Germans and Italians, Takei notes, were spared the indignity because their looks did not allow for such easy differentiation.
"The attorney general of California at that time, who knew the Constitution, obviously, who knew the law, became an outspoken leader of the 'get rid of the Japs' movement. And he made an amazing statement," Takei said.
He is referencing Earl Warren, the future California governor and chief justice of the United States. In 1942, Attorney General Warren was instrumental in establishing the relocation centers. Said Warren at the time, "When we are dealing with the Caucasian race, we have methods that will test [their] loyalty." But "when we deal with the Japanese we are in an entirely different field."

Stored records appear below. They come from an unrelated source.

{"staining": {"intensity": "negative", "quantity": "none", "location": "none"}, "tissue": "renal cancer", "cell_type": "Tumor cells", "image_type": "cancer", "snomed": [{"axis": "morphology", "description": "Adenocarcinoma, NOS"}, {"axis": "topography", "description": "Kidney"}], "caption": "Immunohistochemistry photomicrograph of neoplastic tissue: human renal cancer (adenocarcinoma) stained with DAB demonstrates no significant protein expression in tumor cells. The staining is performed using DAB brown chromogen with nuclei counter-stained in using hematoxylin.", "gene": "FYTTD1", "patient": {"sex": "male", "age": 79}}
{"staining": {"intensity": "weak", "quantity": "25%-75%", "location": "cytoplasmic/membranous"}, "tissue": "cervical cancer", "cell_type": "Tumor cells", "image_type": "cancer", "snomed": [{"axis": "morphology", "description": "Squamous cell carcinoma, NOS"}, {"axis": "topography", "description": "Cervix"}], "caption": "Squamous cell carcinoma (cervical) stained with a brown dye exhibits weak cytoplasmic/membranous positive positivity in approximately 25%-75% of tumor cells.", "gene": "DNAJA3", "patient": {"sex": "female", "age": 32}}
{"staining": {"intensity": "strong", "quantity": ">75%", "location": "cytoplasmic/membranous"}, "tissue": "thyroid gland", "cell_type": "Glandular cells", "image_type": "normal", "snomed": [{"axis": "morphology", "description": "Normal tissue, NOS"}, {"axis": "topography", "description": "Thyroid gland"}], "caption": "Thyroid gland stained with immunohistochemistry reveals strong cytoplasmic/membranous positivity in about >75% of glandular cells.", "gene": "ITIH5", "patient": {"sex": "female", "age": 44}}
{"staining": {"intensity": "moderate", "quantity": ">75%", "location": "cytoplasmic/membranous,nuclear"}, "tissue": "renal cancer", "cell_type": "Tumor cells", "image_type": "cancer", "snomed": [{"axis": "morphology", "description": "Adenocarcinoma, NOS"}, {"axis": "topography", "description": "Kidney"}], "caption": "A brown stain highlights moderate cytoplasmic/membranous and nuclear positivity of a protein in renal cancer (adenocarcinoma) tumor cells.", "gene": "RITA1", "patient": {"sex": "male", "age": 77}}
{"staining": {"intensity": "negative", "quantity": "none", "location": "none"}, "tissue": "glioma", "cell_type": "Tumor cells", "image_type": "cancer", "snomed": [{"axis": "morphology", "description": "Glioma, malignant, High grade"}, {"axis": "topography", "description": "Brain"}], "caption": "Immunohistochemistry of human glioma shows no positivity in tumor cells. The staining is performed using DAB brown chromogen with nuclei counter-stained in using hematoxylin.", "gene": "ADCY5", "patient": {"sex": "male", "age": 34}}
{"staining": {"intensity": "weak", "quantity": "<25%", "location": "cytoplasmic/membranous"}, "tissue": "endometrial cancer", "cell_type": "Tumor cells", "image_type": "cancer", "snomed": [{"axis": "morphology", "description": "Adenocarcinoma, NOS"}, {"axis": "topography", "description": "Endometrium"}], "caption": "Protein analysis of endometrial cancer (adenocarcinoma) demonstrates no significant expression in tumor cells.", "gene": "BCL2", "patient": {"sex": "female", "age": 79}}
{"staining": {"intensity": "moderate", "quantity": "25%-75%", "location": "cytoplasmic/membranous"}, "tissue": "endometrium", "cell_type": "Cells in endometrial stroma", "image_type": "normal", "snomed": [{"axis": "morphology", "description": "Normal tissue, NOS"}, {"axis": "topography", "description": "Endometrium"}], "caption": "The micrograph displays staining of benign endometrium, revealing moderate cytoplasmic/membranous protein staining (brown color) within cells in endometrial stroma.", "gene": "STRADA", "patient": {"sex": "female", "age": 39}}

In 1944, by a vote of 6-3, the Supreme Court upheld FDR's Executive Order 9066 in the Korematsu case. (Nine years later, Warren would be appointed chief justice.) Like Takei, Fred Korematsu was a Japanese American from California, and one of 120,000 affected by Order 9066. Korematsu refused to comply with the internment order, citing his Fifth Amendment rights.
When I reminded Takei that today's debate concerns individuals who, unlike his family, gained admittance illegally, he said he nevertheless sees parallels.
"When we were incarcerated it was fear, ignorance, and lack of political leadership," he said. "And it's the same thing today. They're playing on the fear, and racism, and political leadership failing the ideals of our democracy.
"It was the most shameful chapter in American history. I remember the barbed-wire fence and the century towers. But they were part of a landscape for me.
"It became routine for me to line up three times a day to eat lousy food in a noisy mess hall. It became routine to go with my father to bathe in a mass shower. And it became normal for me to go to school in a black tar-paper barrack and begin the school day, ironically now, with the Pledge of Allegiance to the flag."
Takei credits his father for instilling in him an appreciation of democracy despite the seizure of the family business and home. The two had long talks when Takei was a teenager having trouble reconciling what he was reading in civics books with personal experience. "He told me that our democracy is a people's democracy, and it can be as great as the people can be," he recalled. "But it's also as fallible as people are."
One Sunday afternoon after the war, Takei's father took him to a downtown headquarters for Democratic presidential candidate Adlai Stevenson, where he met "all these passionate people who cherished the best ideals - all men are created equal, endowed with inalienable rights." It was a turning point for the man who now, at age 78, while enjoying enormous popularity in social media, is finally bringing his story to Broadway and his message to the 2016 presidential field.
"I tell [candidates] what my father told me . . . we must not surrender to that fallibility, greed, or fear, or ignorance, or racism," Takei said. "Let's go for the best of who we are as Americans. Actively engage in the democratic process to uphold those ideals to make America better, even better than it is today."